The GPU computing is growing-up in EGI communities starting from Computational Chemistry (COMPCHEM VO) to Theoretical Physics (THEOPHYS VO) as well as from the needs of other communities.
The main purpose of the present work is to dynamically provide a ready to use GPU environment for the communities using the EGI infrastructure to share GPU resources, since a single GPU environment does not satisfy the different requirements of this communities (such as operating systems, compilers and scientific libraries). For this reason, the developed system provides dynamical environments with the aim to optimize GPU resources usage.
Contextually, the Cloud Computing opportunity allows to take into account the GPUs as a Service (IaaS). From a Cloud point of view, the project carries out a feasibility study to understand how the next evolution of the Grid Computing to Cloud Computing, or better, how the switch from Batch Model to Service Model could be done.
The approach adopted in this system is not focused only on GPU computing and it can be easily extended to other special hardware devices and, in general, to other environments (as occurs in the IaaS Model).
Description of the work
In the present work the possibility of enabling the convenient usage of GPUs devices for VO users, exploiting the capabilities of the EGI infrastructure, and the emerging paradigm of Cloud Computing, has been explored.
A strategy to provide on-demand execution environments has been proposed through the joint usage of traditional and widespread gLite components and the popular standard EC2 web-service APIs.
An entire job flow that enables the Local Resource Management System (LRMS) to discriminate the GPU resources requests, through Glue Schema parameters, has been defined in order to allocate, in a dynamic fashion, the required resources on a Cloud-like infrastructure either public, private or hybrid.
To achieve this goal, part of the work has been devoted to the virtualization of the physical GPU resources in order to make them available in a Infrastructure as a Service (IaaS) private Cloud.
To this end a centralized mechanism, responsible to listen for events generated by the LRMS like job scheduling and termination, has been implemented to keep track of each request.
These events are then used to carry out the required actions as follows: once a job is received and identified as a GPU usage request, is treated as an event that triggers the allocation of virtualized resources according to simple leasing rules. In a similar way the termination of jobs are notified to a daemon that releases the execution environment.
In order to develop and test the whole infrastructure, a fully working test bed has been built with the adoption of the Eucalyptus software system to implement a private Cloud over the cluster.
We also addressed the need of the creation of Virtual Machine Images to match the requirements of the execution of GPU-dependent jobs, such as CUDA, OpenCL libraries and gLite middleware.
Recently GPU computing, namely the possibility to use the vector processors of graphics card as computational general purpose units of High Performance Computing environments, has generated considerable interest in the scientific community. Some communities in European Grid Initiative (EGI) are reshaping their applications to exploit this new programming paradigm.

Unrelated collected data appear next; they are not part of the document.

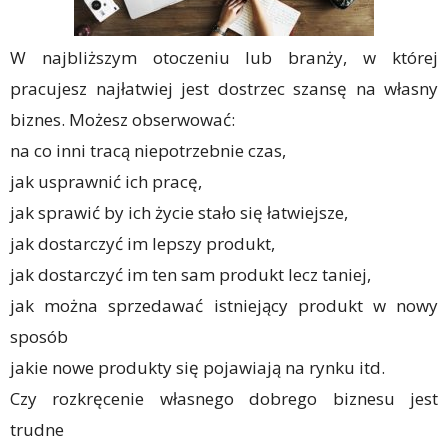
W najbliższym otoczeniu lub branży, w której
pracujesz najłatwiej jest dostrzec szansę na własny
biznes. Możesz obserwować:
na co inni tracą niepotrzebnie czas,
jak usprawnić ich pracę,
jak sprawić by ich życie stało się łatwiejsze,
jak dostarczyć im lepszy produkt,
jak dostarczyć im ten sam produkt lecz taniej,
jak można sprzedawać istniejący produkt w nowy
sposób
jakie nowe produkty się pojawiają na rynku itd.
Czy rozkręcenie własnego dobrego biznesu jest
trudne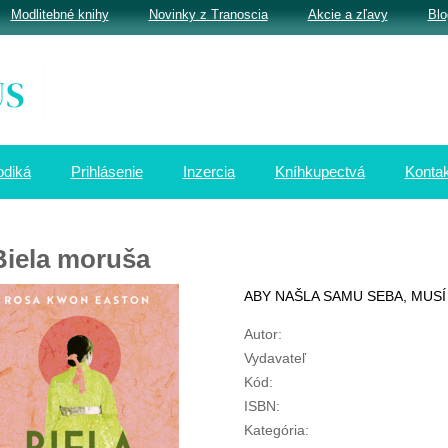
Modlitebné knihy
Novinky z Tranoscia
Akcie a zľavy
Blo
odiká
Prihlásenie
Inzercia
Kníhkupectvá
Kontak
Biela moruša
ABY NAŠLA SAMU SEBA, MUSÍ
Autor:
Vydavateľ
Kód:
ISBN:
Kategória: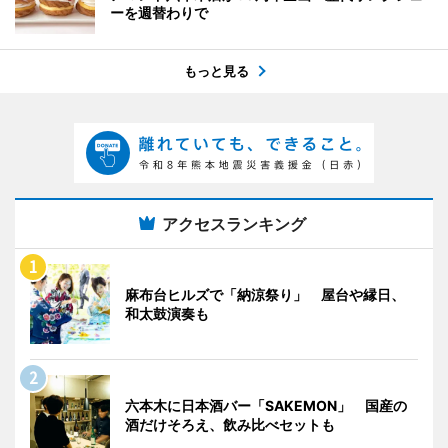
ーを週替わりで
もっと見る
アクセスランキング
麻布台ヒルズで「納涼祭り」 屋台や縁日、
和太鼓演奏も
六本木に日本酒バー「SAKEMON」 国産の
酒だけそろえ、飲み比べセットも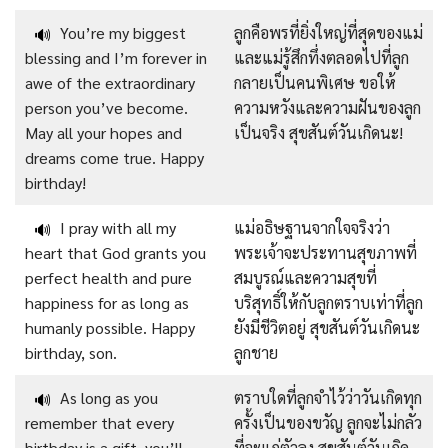
You’re my biggest
ลูกคือพรที่ยิ่งใหญ่ที่สุดของแม่
🔊
blessing and I’m forever in
และแม่รู้สึกทึ่งตลอดไปที่ลูก
awe of the extraordinary
กลายเป็นคนพิเศษ ขอให้
person you’ve become.
ความหวังและความฝันของลูก
May all your hopes and
เป็นจริง สุขสันต์วันเกิดนะ!
dreams come true. Happy
birthday!
I pray with all my
แม่อธิษฐานจากใจจริงว่า
🔊
heart that God grants you
พระเจ้าจะประทานสุขภาพที่
perfect health and pure
สมบูรณ์และความสุขที่
happiness for as long as
บริสุทธิ์ให้กับลูกตราบเท่าที่ลูก
humanly possible. Happy
ยังมีชีวิตอยู่ สุขสันต์วันเกิดนะ
birthday, son.
ลูกชาย
As long as you
ตราบใดที่ลูกจำไว้ว่าวันเกิดทุก
🔊
remember that every
ครั้งเป็นของขวัญ ลูกจะไม่กลัว
birthday is a gift, you’ll
ที่จะแก่ตัวลง สุขสันต์วันเกิด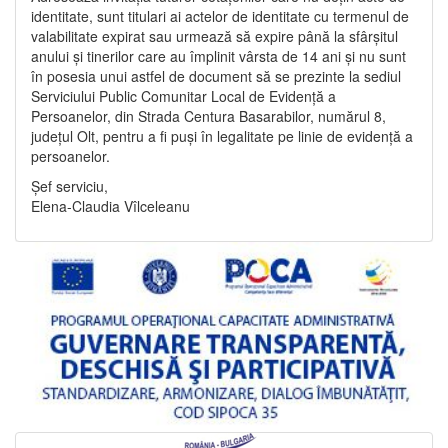
identitate, sunt titulari ai actelor de identitate cu termenul de
valabilitate expirat sau urmează să expire până la sfârșitul
anului și tinerilor care au împlinit vârsta de 14 ani și nu sunt
în posesia unui astfel de document să se prezinte la sediul
Serviciului Public Comunitar Local de Evidență a
Persoanelor, din Strada Centura Basarabilor, numărul 8,
județul Olt, pentru a fi puși în legalitate pe linie de evidență a
persoanelor.
Șef serviciu,
Elena-Claudia Vîlceleanu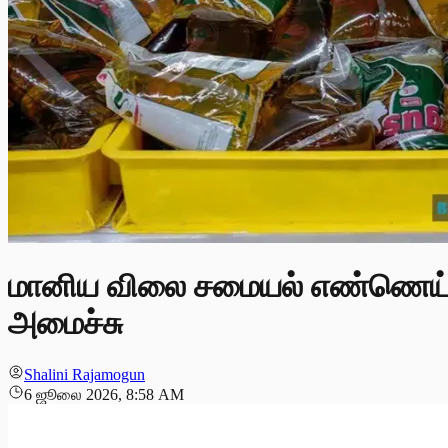
மானிய விலை சமையல் எண்ணெய்: மைக
அமைச்சு
Shalini Rajamogun
6 ஜூலை 2026, 8:58 AM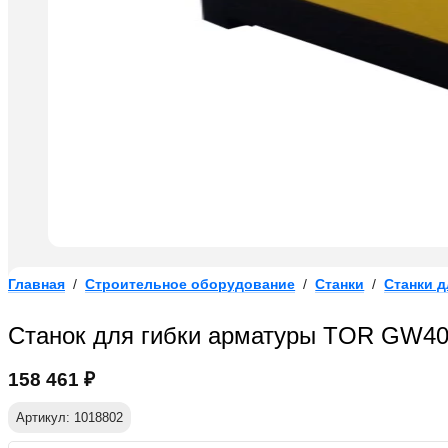
Главная
/
Строительное оборудование
/
Станки
/
Станки д
Станок для гибки арматуры TOR GW40
158 461
₽
Артикул: 1018802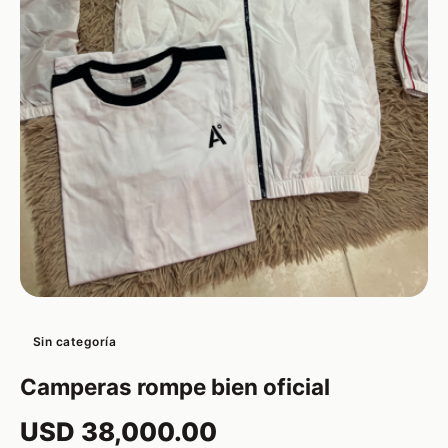
Sin categoría
Camperas rompe bien oficial
USD 38,000.00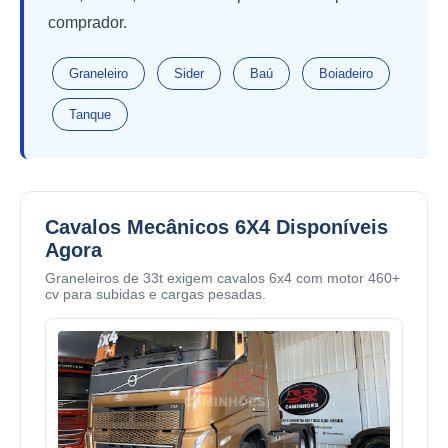
comprador.
Graneleiro
Sider
Baú
Boiadeiro
Tanque
Cavalos Mecânicos 6X4 Disponíveis
Agora
Graneleiros de 33t exigem cavalos 6x4 com motor 460+
cv para subidas e cargas pesadas.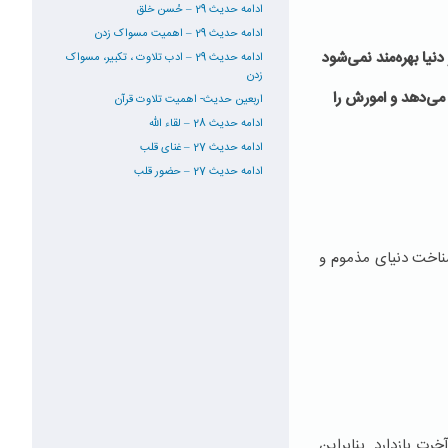
ادامه حدیث 29 – حُسن خلق
ادامه حدیث 29 – اهمیت مسواک زدن
دنیا بهره‌مند نمی‌شود
ادامه حدیث 29 – ادب تلاوت ، تکبیر، مسواک
زدن
می‌دهد و امورش را
اربعین حدیث- اهمیت تلاوت قرآن
ادامه حدیث 28 – لقاء الله
ادامه حدیث 27 – غنای قلب
ادامه حدیث 27 – حضور قلب
ناخت دنیای مذموم و
ت بازدارد. بنابراین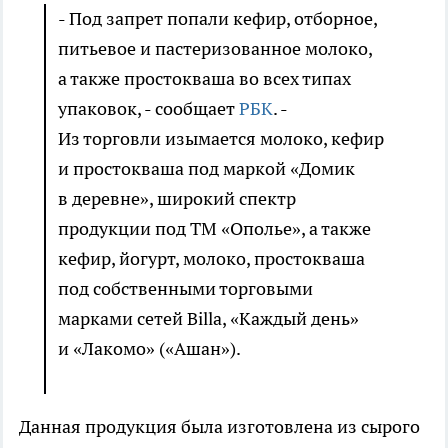
- Под запрет попали кефир, отборное,
питьевое и пастеризованное молоко,
а также простокваша во всех типах
упаковок, - сообщает
РБК
. -
Из торговли изымается молоко, кефир
и простокваша под маркой «Домик
в деревне», широкий спектр
продукции под ТМ «Ополье», а также
кефир, йогурт, молоко, простокваша
под собственными торговыми
марками сетей Billa, «Каждый день»
и «Лакомо» («Ашан»).​
Данная продукция была изготовлена из сырого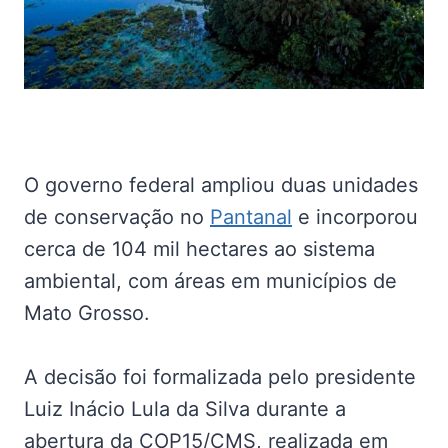
O governo federal ampliou duas unidades
de conservação no
Pantanal
e incorporou
cerca de 104 mil hectares ao sistema
ambiental, com áreas em municípios de
Mato Grosso.
A decisão foi formalizada pelo presidente
Luiz Inácio Lula da Silva durante a
abertura da COP15/CMS, realizada em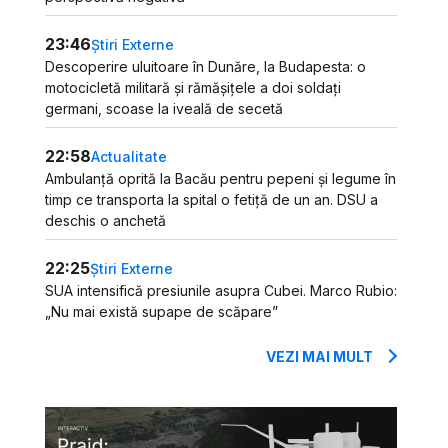
23:46
Știri Externe
Descoperire uluitoare în Dunăre, la Budapesta: o
motocicletă militară și rămășițele a doi soldați
germani, scoase la iveală de secetă
22:58
Actualitate
Ambulanță oprită la Bacău pentru pepeni și legume în
timp ce transporta la spital o fetiță de un an. DSU a
deschis o anchetă
22:25
Știri Externe
SUA intensifică presiunile asupra Cubei. Marco Rubio:
„Nu mai există supape de scăpare”
VEZI MAI MULT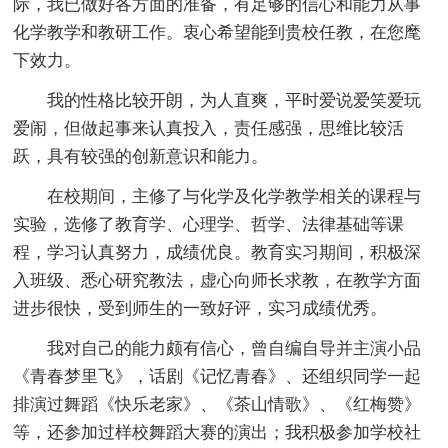
际，我已做好各方面的准备，有足够的信心和能力从事
化学教学和教研工作。衷心希望能到贵校任教，在您麾
下效力。
我的性格比较开朗，为人直爽，平时爱说爱笑爱玩
爱闹，但做起事来认真投入，责任感强，思维比较活
跃，具有较强的创新意识和能力。
在校期间，主修了与化学及化学教学相关的课程与
实验，选修了教育学、心理学、哲学、法律基础等课
程，学习认真努力，成绩优良。教育实习期间，积极深
入班级、悉心研究教法，虚心向师长求教，在教学方面
进步很快，受到师生的一致好评，实习成绩优秀。
我对自己的能力颇有信心，曾自编自导并主演小品
《青春梦里飞》，话剧《记忆青春》、还组织同学一起
排演过舞蹈《快乐老家》、《茶山情歌》、《红梅赞》
等，还参加过样校舞蹈大赛的演出；我积极参加学校社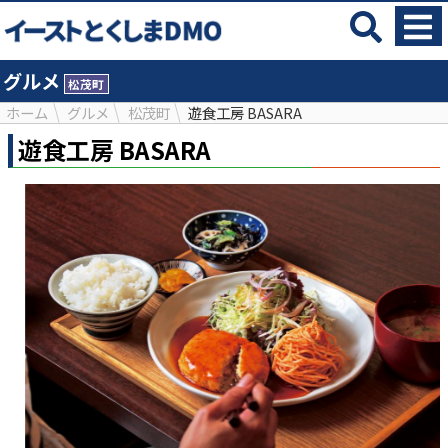
グルメ
松茂町
ホーム
グルメ
松茂町
遊食工房 BASARA
遊食工房 BASARA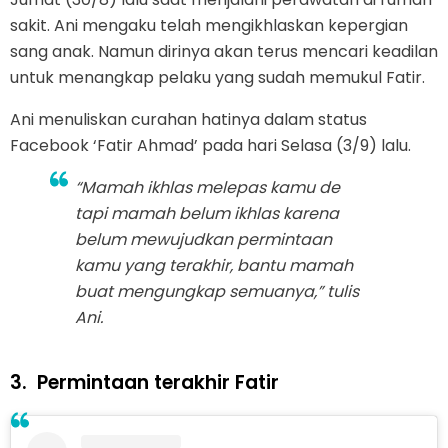
sakit. Ani mengaku telah mengikhlaskan kepergian
sang anak. Namun dirinya akan terus mencari keadilan
untuk menangkap pelaku yang sudah memukul Fatir.
Ani menuliskan curahan hatinya dalam status
Facebook ‘Fatir Ahmad’ pada hari Selasa (3/9) lalu.
“Mamah ikhlas melepas kamu de
tapi mamah belum ikhlas karena
belum mewujudkan permintaan
kamu yang terakhir, bantu mamah
buat mengungkap semuanya,” tulis
Ani.
3.
Permintaan terakhir Fatir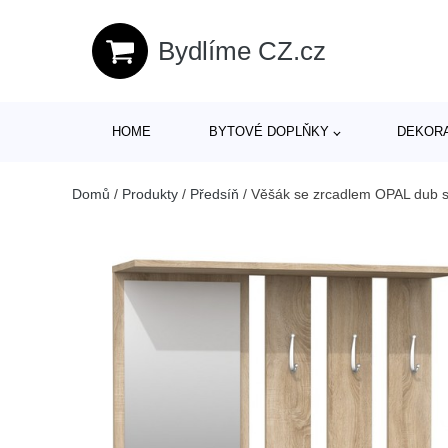
Bydlíme CZ.cz
HOME
BYTOVÉ DOPLŇKY
DEKOR
Domů
/
Produkty
/
Předsíň
/
Věšák se zrcadlem OPAL dub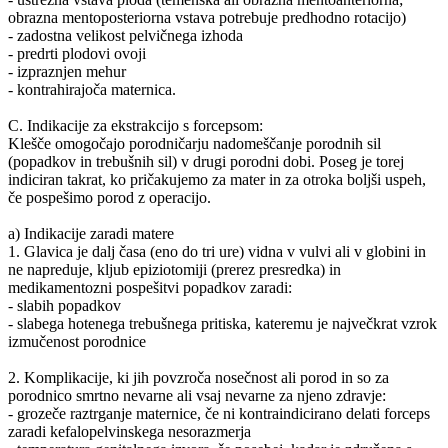
obrazna mentoposteriorna vstava potrebuje predhodno rotacijo)
- zadostna velikost pelvičnega izhoda
- predrti plodovi ovoji
- izpraznjen mehur
- kontrahirajoča maternica.
C. Indikacije za ekstrakcijo s forcepsom:
Klešče omogočajo porodničarju nadomeščanje porodnih sil
(popadkov in trebušnih sil) v drugi porodni dobi. Poseg je torej
indiciran takrat, ko pričakujemo za mater in za otroka boljši uspeh,
če pospešimo porod z operacijo.
a) Indikacije zaradi matere
1. Glavica je dalj časa (eno do tri ure) vidna v vulvi ali v globini in
ne napreduje, kljub epiziotomiji (prerez presredka) in
medikamentozni pospešitvi popadkov zaradi:
- slabih popadkov
- slabega hotenega trebušnega pritiska, kateremu je največkrat vzrok
izmučenost porodnice
2. Komplikacije, ki jih povzroča nosečnost ali porod in so za
porodnico smrtno nevarne ali vsaj nevarne za njeno zdravje:
- grozeče raztrganje maternice, če ni kontraindicirano delati forceps
zaradi kefalopelvinskega nesorazmerja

Each EGI community, called Virtual Organization (VO), often requires specific environments, making necessary for each grid site to enable an efficient system to fulfill VO's software requirements.
Cloud Computing and more generally the opportunity to transparently use computational resources, together with the consolidation of virtualization technologies, allows to provide to the end users the required environment for their activities.
The present work is aimed to provide for each VO a on-demand GPU environment (GPU framework, Operating System and libraries) and makes it accessible via the EGI infrastructure using the Cloud
In this work we presented a system to provide to EGI users a specific on-demand GPU environment to transparently execute jobs on GPU devices.
The proposed system uses a Cloud approach, based on EC2 Compliant Clouds, in order to control the specific GPU-enabled VO's environment from EGI middleware interfaces.
The system is currently in its testing phase at UNI-PERUGIA Grid Site and supports COMPCHEM VO. In this phase the LRMS is used to join the EGI infrastructure and the UNI-PERUGIA private Cloud. We are planning to decouple the on-the-Cloud allocation mechanism from the LRMS and place it at the Computing Element Level using for example the CREAM Architecture capabilities.
This will allow a fine grained control over the Virtual Instances and the Accounting.